# Interesting people you've met



## Nemo2 (Nov 30, 2022)

Al was a half-Maori who fought on the Kokoda Track/Trail in New Guinea during WWII The Kokoda Track | Australians in World War II | The Pacific War

Al subsequently became a boxer and a miner....and was affectionately known as the 'Mayor of Tennant Creek' Tennant Creek Headstones, Northern Territory, Australia #128

I met him when he advertised his willingness to take some passengers north, (friends had landed me a laboring job in Kununarra W.A.), so I went up to his large home on the Anzac Highway, (which at the time was Adelaide's expensive area).

Rode with Al as far as Alice Springs.......he kept us in fits with his stories of traveling with a boxing troupe in the Northern Territory.......here's one of my favorites:

Post war the 'towns' in the N.T. were basically mining camps...full of rough, tough, isolated and 'socially deprived' guys.

Al and 'associates' would arrive, set up a boxing ring, (by which time everyone was gathered around to watch), and put on a few 'exhibition bouts'.

When the mood was right they'd issue a 'challenge'....."Go three rounds with one of our guys and win (whatever amount of money)".

(Every camp/town had that _one_ guy.....the local toughie...who, even if he wanted to, couldn't resist the peer pressure to 'show them'.)

Al said that, for the first two rounds, his guy would take a beating.....while the rest of his troupe were busy taking/placing, (what appeared to the suckers to be a foregone conclusion), bets.

Third round.....boxer would go in the ring and beat the absolute crap out of the 'contender' (as Al said "We were professional boxers, they weren't...they didn't stand a chance").


Money collected....trucks packed...gone....before anyone (of the suckers) clued in...if they ever did.

Al's long gone, and I'm a tad older now.
__________________

Pic taken up around Oodnadatta, South Australia.....circa 1961/2


----------



## palides2021 (Nov 30, 2022)

Nemo2 said:


> Al was a half-Maori who fought on the Kokoda Track/Trail in New Guinea during WWII The Kokoda Track | Australians in World War II | The Pacific War
> 
> Al subsequently became a boxer and a miner....and was affectionately known as the 'Mayor of Tennant Creek' Tennant Creek Headstones, Northern Territory, Australia #128
> 
> ...


Interesting story and person!
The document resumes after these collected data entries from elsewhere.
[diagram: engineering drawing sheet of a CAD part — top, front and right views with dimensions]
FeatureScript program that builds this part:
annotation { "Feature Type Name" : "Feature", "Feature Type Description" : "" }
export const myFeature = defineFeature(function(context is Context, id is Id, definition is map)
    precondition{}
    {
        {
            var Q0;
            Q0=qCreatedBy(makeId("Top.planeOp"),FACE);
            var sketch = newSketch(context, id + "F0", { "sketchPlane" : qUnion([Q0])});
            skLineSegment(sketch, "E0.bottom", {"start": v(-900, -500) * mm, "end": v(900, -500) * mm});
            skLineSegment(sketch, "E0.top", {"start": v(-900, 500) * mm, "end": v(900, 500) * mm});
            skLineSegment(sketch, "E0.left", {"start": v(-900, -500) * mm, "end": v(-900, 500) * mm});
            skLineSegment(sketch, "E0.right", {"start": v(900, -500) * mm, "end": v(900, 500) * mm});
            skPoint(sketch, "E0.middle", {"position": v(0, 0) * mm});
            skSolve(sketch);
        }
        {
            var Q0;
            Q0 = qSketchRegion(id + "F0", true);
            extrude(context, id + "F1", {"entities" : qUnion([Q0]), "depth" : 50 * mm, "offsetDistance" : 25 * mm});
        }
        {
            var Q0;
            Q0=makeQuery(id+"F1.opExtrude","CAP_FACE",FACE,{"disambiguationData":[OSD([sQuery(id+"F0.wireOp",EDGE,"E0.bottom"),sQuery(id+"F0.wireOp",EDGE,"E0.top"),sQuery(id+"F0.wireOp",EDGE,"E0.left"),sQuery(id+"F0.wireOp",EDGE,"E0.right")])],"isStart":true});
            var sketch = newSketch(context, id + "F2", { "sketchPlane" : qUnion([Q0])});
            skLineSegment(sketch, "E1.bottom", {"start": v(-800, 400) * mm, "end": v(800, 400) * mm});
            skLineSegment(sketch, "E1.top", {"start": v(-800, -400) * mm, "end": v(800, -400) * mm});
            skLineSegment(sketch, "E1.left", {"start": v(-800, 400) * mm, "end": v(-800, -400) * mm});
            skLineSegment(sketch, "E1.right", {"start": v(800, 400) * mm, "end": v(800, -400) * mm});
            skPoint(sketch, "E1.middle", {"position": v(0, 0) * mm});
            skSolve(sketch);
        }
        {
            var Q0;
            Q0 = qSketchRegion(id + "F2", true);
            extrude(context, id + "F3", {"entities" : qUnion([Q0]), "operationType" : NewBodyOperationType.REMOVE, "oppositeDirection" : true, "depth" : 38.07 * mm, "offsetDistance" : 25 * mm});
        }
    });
Thanks for sharing. Is that you in the photo with your arms crossed?


----------



## Nemo2 (Nov 30, 2022)

palides2021 said:


> Is that you in the photo with your arms crossed?


C'est moi.


----------



## Pinky (Nov 30, 2022)

Interesting to see the dark coloured vehicle. These days, utes are almost always white.
Love the photo, and hearing about your adventures in Oz.


----------



## Nemo2 (Nov 30, 2022)

Pinky said:


> Interesting to see the dark coloured vehicle. These days, utes are almost always white.
> Love the photo, and hearing about your adventures in Oz.


It was a Willys Jeep IIRC:   https://www.kaiserwillys.com/about_willys_jeep_station_wagon_history_specs


----------



## Pinky (Nov 30, 2022)

Nemo2 said:


> It was a Willys Jeep IIRC:   https://www.kaiserwillys.com/about_willys_jeep_station_wagon_history_specs


I am familiar with the Willy's Overland name from the 40's. Interesting article. Thanks for that!


----------